Albert Barnes Commentary Job 24:19

Albert Barnes Commentary

Job 24:19

1798–1870
Presbyterian
Albert Barnes
Albert Barnes

Albert Barnes Commentary

Job 24:19

1798–1870
Presbyterian
SCRIPTURE

"Drought and heat consume the snow waters: [So doth] Sheol [those that] have sinned." — Job 24:19 (ASV)

Drought and heat consume the snow-waters—Margin, “violently take” (see the notes at Job 6:17). The word rendered “consume,” and in the margin “violently take” (יגזלו yı̂gâze), properly means to strip off, as skin from the flesh, and then to pluck or tear away by force—to strip, to spoil, to rob. The meaning here is that the heat seems to seize and carry away the snow waters, to bear them off as a plunderer does spoil.

There is much poetic beauty in this image. The “snow-waters” here mean the waters produced by the melting of the snow on the hills, which swell the rivulets in the valleys below.
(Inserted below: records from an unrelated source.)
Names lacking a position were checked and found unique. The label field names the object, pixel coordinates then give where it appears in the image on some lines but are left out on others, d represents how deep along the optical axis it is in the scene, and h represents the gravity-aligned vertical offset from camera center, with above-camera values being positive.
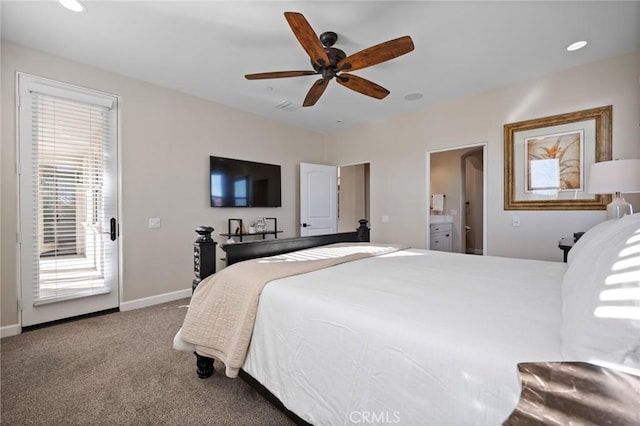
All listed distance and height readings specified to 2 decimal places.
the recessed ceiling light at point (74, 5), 2.05 +1.57
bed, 0.70 -0.39
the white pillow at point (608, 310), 0.63 -0.25
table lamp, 2.20 +0.24
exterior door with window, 2.63 +0.13
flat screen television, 3.93 +0.43
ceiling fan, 1.88 +1.18
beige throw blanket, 1.41 -0.53
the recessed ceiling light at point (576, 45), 2.52 +1.52
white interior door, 4.98 +0.22
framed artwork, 2.87 +0.58
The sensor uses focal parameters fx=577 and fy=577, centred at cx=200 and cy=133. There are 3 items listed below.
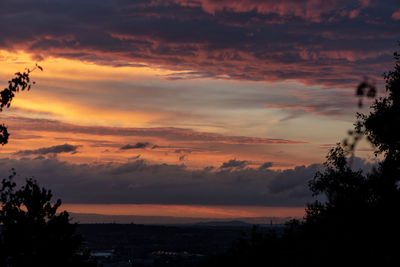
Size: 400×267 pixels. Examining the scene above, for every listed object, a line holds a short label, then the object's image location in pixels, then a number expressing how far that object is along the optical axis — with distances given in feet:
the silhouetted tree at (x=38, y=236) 168.35
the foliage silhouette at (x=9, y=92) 90.38
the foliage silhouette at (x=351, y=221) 85.66
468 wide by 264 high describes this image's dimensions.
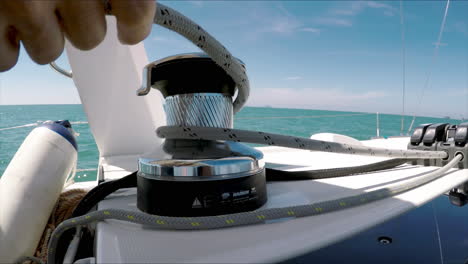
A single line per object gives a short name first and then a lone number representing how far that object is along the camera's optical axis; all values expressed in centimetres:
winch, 35
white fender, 53
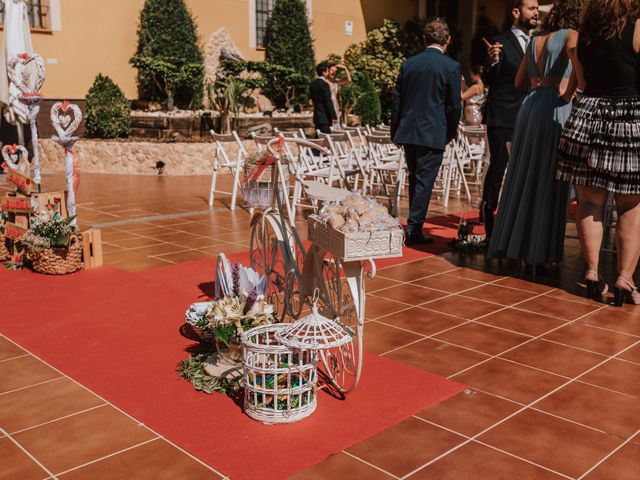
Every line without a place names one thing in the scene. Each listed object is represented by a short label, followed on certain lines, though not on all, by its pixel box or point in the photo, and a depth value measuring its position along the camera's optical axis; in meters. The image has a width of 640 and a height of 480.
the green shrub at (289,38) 16.09
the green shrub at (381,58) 17.61
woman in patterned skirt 4.07
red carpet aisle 2.57
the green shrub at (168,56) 13.82
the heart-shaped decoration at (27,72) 5.75
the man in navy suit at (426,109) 5.79
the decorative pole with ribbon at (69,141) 5.24
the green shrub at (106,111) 12.19
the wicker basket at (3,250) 5.47
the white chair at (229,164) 7.93
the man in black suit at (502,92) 5.51
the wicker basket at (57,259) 5.01
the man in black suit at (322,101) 9.31
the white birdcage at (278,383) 2.72
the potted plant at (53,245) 5.01
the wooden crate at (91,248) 5.23
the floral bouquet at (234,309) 3.16
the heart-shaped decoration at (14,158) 5.64
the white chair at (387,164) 7.58
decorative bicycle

Those waters, Job says, are carried along in rivulets over the burning sands until the drought and heat absorb them all, and they vanish away (see the beautiful description of this which Job gives in Job 6:15-18). Those waters vanish away silently and gently.

The stream becomes smaller and smaller as it winds along in the desert until it all disappears. So Job says it is with these wicked people whom he is describing. Instead of being violently cut off, or hurried out of life by some sudden and dreadful judgment as his friends maintained, they were allowed to linger on calmly and peaceably. They continued, like the stream gliding gently in the desert, until they quietly disappeared by death, just as the waters sink gently into the sands or evaporate into the air. The whole description is that of a peaceful death, as distinct from one of violence.

So does the grave those who have sinned—There is a wonderful terseness and energy in the original words here, which our translation expresses very feebly. The Hebrew is (חטאו שׁאול she'ôl châṭâ'û), “the grave, they have sinned.” The sense is correctly expressed in the common version. The meaning is that those who have sinned die in the same quiet and gentle manner with which waters vanish in the desert. By “those who have sinned,” Job means those to whom he had just referred—robbers, adulterers, murderers, etc.—and the sense of the whole is that they died a calm and peaceful death (see the notes at Job 21:13, where he advances the same sentiment as here).